Trump is trying make our willingness to let his administration flout the law in the Abrego Garcia case into a litmus test on whether we condone allowing vermin like Martinez-Hernandez into the US. It’s a false choice, patently ridiculous, and cynical, but many Americans will consume that narrative like candy. It’s good politics with the Trump base.

Van Hollen visit

Senator Chris Van Hollen, D-Maryland, traveled to El Salvador to meet Abrego Garcia. The media made it sound like he would be denied a meeting. Then, April 17, news stories ran with photos of Abrego Garcia and Van Hollen at what appears to be a hotel.

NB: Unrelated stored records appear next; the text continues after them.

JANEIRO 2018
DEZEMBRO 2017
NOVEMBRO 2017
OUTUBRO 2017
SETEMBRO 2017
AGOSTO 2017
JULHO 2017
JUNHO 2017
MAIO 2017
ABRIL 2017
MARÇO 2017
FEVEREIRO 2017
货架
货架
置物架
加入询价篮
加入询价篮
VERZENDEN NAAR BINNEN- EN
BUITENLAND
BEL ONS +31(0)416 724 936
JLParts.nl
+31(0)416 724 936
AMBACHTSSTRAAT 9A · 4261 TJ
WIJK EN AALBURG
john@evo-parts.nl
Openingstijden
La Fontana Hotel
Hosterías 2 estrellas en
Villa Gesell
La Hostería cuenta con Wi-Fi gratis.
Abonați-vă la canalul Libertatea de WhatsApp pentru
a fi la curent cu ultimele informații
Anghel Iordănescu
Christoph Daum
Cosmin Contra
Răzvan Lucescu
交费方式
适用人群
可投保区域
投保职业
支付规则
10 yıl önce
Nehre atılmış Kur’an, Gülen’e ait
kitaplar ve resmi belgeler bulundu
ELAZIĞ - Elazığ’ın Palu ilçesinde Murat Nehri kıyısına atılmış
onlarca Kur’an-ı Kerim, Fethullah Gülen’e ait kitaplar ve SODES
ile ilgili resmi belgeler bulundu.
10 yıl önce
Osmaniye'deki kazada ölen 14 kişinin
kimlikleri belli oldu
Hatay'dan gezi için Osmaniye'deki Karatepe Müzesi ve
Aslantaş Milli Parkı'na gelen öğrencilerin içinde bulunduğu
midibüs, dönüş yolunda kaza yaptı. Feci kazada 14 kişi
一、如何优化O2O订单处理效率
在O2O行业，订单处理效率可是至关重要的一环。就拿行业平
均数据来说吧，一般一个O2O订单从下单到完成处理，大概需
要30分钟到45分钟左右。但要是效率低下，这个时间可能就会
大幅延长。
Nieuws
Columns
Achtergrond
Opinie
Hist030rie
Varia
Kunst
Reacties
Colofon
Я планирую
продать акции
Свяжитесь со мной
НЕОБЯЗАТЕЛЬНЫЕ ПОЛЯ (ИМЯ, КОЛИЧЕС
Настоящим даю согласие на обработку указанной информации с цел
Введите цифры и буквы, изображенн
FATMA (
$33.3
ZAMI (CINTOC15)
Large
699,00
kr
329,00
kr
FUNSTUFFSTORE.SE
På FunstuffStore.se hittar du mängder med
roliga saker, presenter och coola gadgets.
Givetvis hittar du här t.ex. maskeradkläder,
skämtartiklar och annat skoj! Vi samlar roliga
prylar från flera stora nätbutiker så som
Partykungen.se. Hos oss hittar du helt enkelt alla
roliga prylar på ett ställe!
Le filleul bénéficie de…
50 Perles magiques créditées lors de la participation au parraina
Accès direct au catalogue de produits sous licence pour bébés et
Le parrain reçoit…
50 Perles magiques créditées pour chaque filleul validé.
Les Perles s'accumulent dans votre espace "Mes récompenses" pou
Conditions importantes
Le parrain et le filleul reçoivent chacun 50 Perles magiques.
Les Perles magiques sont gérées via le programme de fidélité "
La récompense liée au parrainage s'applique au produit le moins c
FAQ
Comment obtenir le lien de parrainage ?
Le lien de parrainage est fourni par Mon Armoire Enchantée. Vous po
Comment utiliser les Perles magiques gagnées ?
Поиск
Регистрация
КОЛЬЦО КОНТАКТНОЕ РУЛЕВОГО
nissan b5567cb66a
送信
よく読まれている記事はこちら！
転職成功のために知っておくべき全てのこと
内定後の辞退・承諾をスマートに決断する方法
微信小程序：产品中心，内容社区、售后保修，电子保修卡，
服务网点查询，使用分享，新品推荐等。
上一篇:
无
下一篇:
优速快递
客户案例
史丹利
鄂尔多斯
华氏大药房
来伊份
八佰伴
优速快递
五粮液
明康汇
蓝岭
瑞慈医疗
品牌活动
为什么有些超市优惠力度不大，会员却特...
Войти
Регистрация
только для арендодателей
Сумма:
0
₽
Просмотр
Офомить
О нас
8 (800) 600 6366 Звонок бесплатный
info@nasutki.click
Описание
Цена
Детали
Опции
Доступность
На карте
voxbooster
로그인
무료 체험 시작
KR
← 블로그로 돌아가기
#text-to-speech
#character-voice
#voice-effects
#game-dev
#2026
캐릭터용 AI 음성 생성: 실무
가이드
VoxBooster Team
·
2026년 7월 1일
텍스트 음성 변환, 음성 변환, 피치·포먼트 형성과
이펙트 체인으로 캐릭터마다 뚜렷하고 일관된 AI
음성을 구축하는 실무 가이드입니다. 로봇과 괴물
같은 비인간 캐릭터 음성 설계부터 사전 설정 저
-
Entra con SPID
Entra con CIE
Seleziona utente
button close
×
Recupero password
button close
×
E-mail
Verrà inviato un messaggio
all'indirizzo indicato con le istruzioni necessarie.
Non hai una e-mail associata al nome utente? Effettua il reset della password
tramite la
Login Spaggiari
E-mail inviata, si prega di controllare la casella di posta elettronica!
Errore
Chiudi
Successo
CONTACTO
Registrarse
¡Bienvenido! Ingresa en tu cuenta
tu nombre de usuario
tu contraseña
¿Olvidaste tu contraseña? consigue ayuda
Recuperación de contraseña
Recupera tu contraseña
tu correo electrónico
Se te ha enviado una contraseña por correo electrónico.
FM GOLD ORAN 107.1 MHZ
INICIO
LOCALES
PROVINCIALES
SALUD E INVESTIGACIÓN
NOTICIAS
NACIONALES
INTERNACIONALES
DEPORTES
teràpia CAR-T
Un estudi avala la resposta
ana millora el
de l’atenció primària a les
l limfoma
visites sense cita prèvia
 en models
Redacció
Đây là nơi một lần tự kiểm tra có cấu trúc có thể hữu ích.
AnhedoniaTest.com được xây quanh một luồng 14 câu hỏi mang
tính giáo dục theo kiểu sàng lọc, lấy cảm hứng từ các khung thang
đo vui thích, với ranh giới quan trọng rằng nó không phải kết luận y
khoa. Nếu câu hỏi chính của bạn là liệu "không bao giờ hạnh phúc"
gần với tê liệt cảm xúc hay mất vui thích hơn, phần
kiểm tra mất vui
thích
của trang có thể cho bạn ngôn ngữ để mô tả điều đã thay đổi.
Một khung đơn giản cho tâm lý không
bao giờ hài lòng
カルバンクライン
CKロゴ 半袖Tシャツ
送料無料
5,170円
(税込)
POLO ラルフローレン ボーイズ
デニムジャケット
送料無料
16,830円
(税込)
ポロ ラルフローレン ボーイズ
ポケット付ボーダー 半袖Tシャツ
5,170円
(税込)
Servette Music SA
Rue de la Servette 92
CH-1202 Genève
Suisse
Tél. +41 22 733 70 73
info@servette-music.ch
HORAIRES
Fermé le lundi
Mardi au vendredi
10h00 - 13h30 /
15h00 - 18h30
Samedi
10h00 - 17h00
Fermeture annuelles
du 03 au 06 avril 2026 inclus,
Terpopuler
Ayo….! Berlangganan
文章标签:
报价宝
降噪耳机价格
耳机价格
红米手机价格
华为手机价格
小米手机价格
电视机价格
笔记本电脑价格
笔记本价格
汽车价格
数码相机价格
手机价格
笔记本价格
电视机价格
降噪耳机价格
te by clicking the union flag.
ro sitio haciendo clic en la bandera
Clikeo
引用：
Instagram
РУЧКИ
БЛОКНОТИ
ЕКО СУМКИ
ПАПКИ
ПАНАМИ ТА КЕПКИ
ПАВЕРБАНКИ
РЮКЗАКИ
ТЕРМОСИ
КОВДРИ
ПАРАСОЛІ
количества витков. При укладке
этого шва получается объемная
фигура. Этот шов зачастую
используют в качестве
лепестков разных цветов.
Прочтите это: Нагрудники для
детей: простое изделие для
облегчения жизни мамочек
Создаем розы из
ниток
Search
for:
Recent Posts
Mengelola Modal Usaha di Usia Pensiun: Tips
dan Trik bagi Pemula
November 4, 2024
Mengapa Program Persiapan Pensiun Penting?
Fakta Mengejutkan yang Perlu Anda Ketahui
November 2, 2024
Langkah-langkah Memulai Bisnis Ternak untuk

There are 2 reasons this is a positive sign:

  • Abrego Garcia was able to meet a US senator, who could then report on his well-being and whereabouts and bring him messages from the outside world (his wife, lawyers, etc.), and also let him know his story has been widely covered in the US media.
  • That the meeting took place suggests Bukele decided to allow it. Until then, he had been in lockstep with Trump on Abrego Garcia. I’m curious if this represents a split with Trump or if Trump privately gave his approval.

Margaritas

This seems minor, but it’s telling. Bukele posted on X about Abrego Garcia “sipping margaritas with Sen. Van Hollen in the tropical paradise of El Salvador!”. Van Hollen said they drank water and coffee and that government officials had placed the margarita-looking glasses on the table but that they never drank from them. This is a bizarre thing to stage. It’s like Bukele went out of his way to wear his disingenuousness on his sleeve and didn’t care how obvious it was to the rest of the world. Really, he didn’t think Van Hollen would speak out that it was staged if he portrayed the senator and Abrego Garcia as pals consuming margaritas together?

One more thing

If Abrego Garcia is returned to the US, I hope he doesn’t do anything to make those of us supporting his return regret it. It wouldn’t change the validity of the arguments I’ve made, but it would undermine them in the court of public opinion. This is why I generally discourage turning victims into into heroes (unless it’s a victim who also performs heroic deeds). People always disappoint when you look closely enough. This is about the rule of law, not how great a human being Abrego Garcia is.